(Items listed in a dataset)
Segment Open
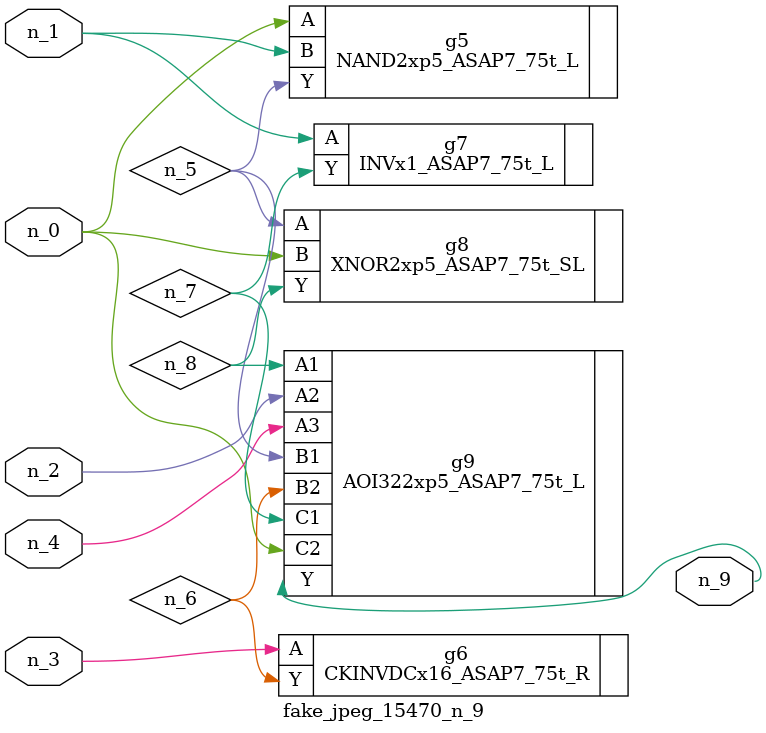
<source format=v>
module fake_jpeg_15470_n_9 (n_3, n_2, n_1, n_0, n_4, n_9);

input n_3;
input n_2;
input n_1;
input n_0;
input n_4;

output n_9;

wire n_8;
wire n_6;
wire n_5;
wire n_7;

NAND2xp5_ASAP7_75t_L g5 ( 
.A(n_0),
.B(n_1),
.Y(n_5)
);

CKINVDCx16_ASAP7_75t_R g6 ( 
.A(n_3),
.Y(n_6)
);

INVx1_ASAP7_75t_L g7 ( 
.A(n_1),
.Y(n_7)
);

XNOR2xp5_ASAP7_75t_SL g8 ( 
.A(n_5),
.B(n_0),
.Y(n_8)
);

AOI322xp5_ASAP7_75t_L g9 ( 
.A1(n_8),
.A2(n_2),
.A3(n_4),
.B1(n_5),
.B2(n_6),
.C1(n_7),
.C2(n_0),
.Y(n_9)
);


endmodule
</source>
Segment Closed
What you will do
The records above, minus their pictures, are to be returned word for word.

Result
<source format=v>
module fake_jpeg_15470_n_9 (n_3, n_2, n_1, n_0, n_4, n_9);

input n_3;
input n_2;
input n_1;
input n_0;
input n_4;

output n_9;

wire n_8;
wire n_6;
wire n_5;
wire n_7;

NAND2xp5_ASAP7_75t_L g5 ( 
.A(n_0),
.B(n_1),
.Y(n_5)
);

CKINVDCx16_ASAP7_75t_R g6 ( 
.A(n_3),
.Y(n_6)
);

INVx1_ASAP7_75t_L g7 ( 
.A(n_1),
.Y(n_7)
);

XNOR2xp5_ASAP7_75t_SL g8 ( 
.A(n_5),
.B(n_0),
.Y(n_8)
);

AOI322xp5_ASAP7_75t_L g9 ( 
.A1(n_8),
.A2(n_2),
.A3(n_4),
.B1(n_5),
.B2(n_6),
.C1(n_7),
.C2(n_0),
.Y(n_9)
);


endmodule
</source>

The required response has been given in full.